Could you repeat, exactly and with no pictures, only the lines from the start of the records through the line containing "A LHSRG table-top"?

# RECORDS FOR THIS TASK:
◇ ◇ ◇
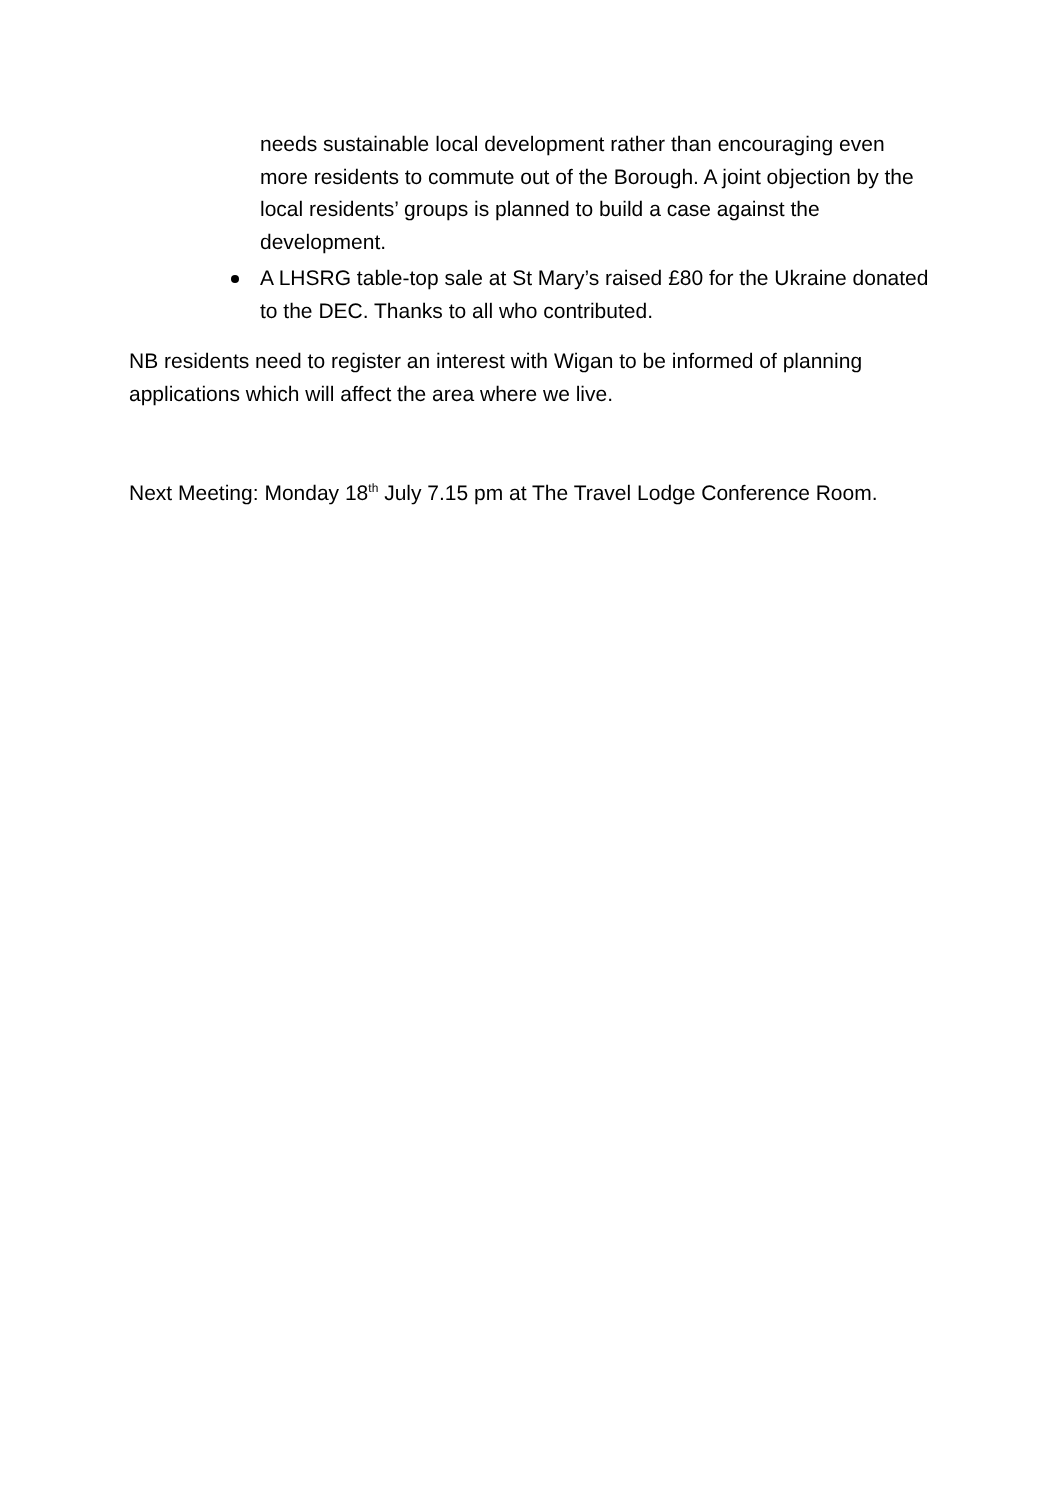needs sustainable local development rather than encouraging even more residents to commute out of the Borough. A joint objection by the local residents’ groups is planned to build a case against the development.
A LHSRG table-top sale at St Mary’s raised £80 for the Ukraine donated to the DEC. Thanks to all who contributed.
NB residents need to register an interest with Wigan to be informed of planning applications which will affect the area where we live.
Next Meeting: Monday 18<sup>th</sup> July 7.15 pm at The Travel Lodge Conference Room.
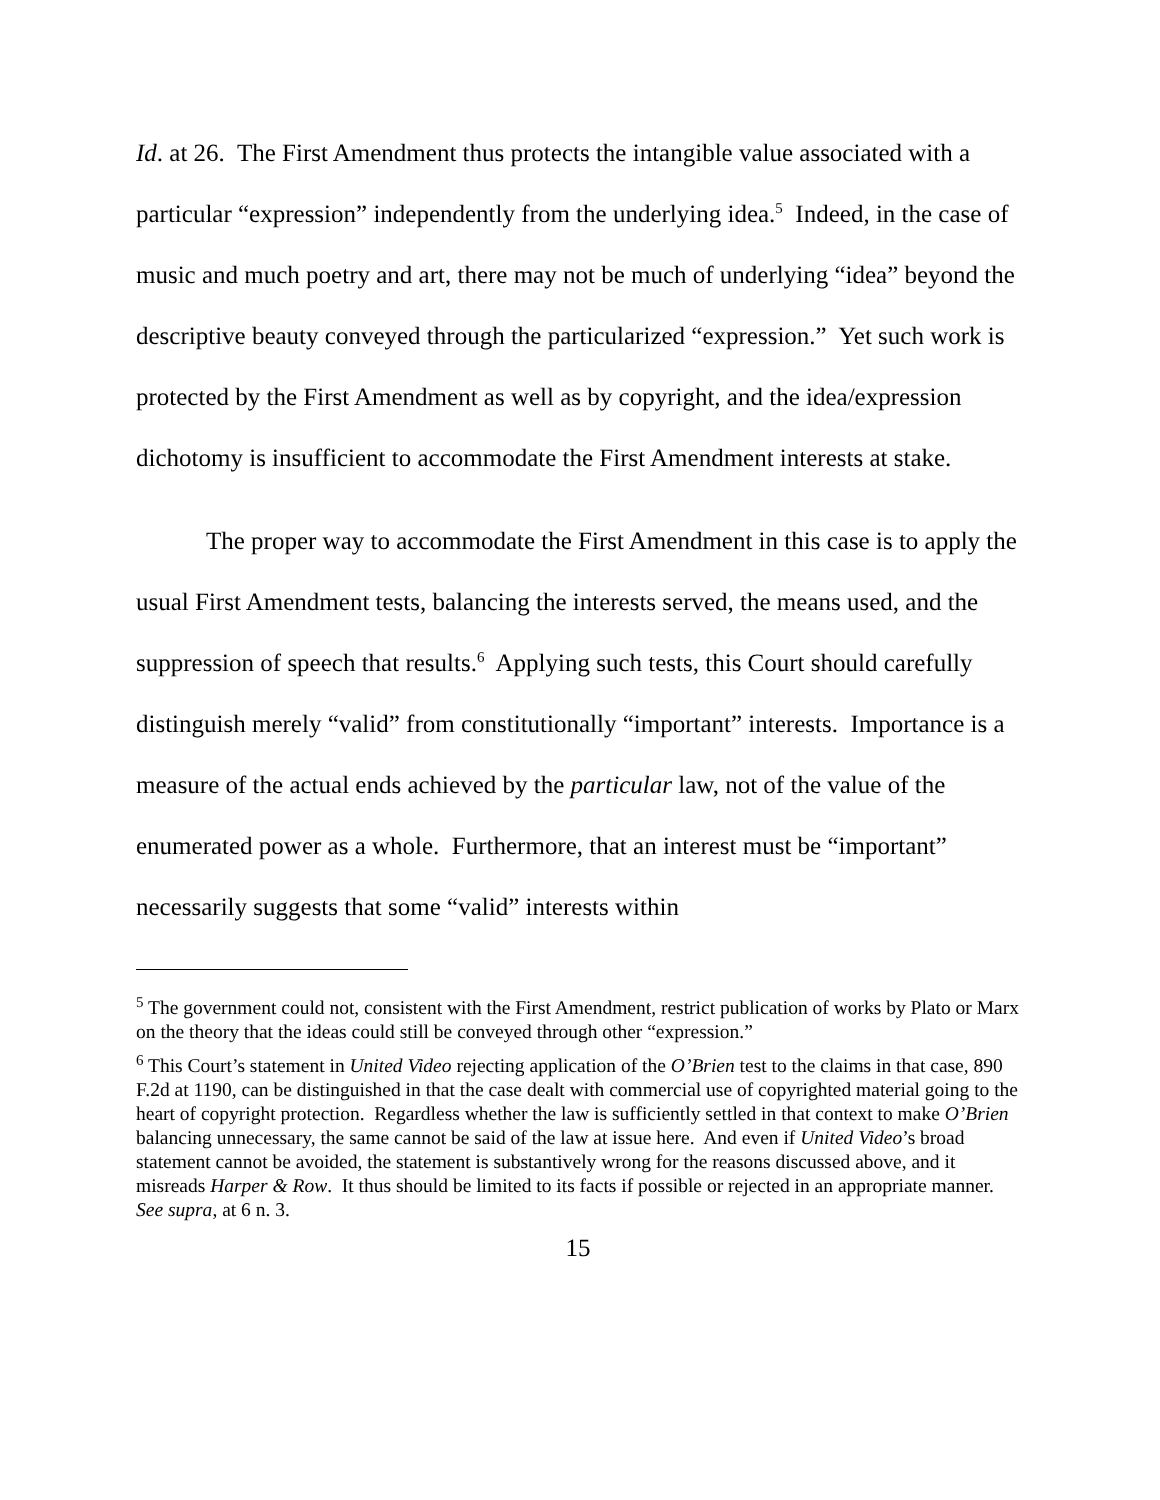Id. at 26. The First Amendment thus protects the intangible value associated with a particular “expression” independently from the underlying idea.<sup>5</sup> Indeed, in the case of music and much poetry and art, there may not be much of underlying “idea” beyond the descriptive beauty conveyed through the particularized “expression.” Yet such work is protected by the First Amendment as well as by copyright, and the idea/expression dichotomy is insufficient to accommodate the First Amendment interests at stake.
The proper way to accommodate the First Amendment in this case is to apply the usual First Amendment tests, balancing the interests served, the means used, and the suppression of speech that results.<sup>6</sup> Applying such tests, this Court should carefully distinguish merely “valid” from constitutionally “important” interests. Importance is a measure of the actual ends achieved by the particular law, not of the value of the enumerated power as a whole. Furthermore, that an interest must be “important” necessarily suggests that some “valid” interests within
<sup>5</sup> The government could not, consistent with the First Amendment, restrict publication of works by Plato or Marx on the theory that the ideas could still be conveyed through other “expression.”
<sup>6</sup> This Court’s statement in United Video rejecting application of the O’Brien test to the claims in that case, 890 F.2d at 1190, can be distinguished in that the case dealt with commercial use of copyrighted material going to the heart of copyright protection. Regardless whether the law is sufficiently settled in that context to make O’Brien balancing unnecessary, the same cannot be said of the law at issue here. And even if United Video’s broad statement cannot be avoided, the statement is substantively wrong for the reasons discussed above, and it misreads Harper & Row. It thus should be limited to its facts if possible or rejected in an appropriate manner. See supra, at 6 n. 3.
15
◇ ◇ ◇
# SOLUTION:
needs sustainable local development rather than encouraging even more residents to commute out of the Borough. A joint objection by the local residents’ groups is planned to build a case against the development.
A LHSRG table-top sale at St Mary’s raised £80 for the Ukraine donated to the DEC. Thanks to all who contributed.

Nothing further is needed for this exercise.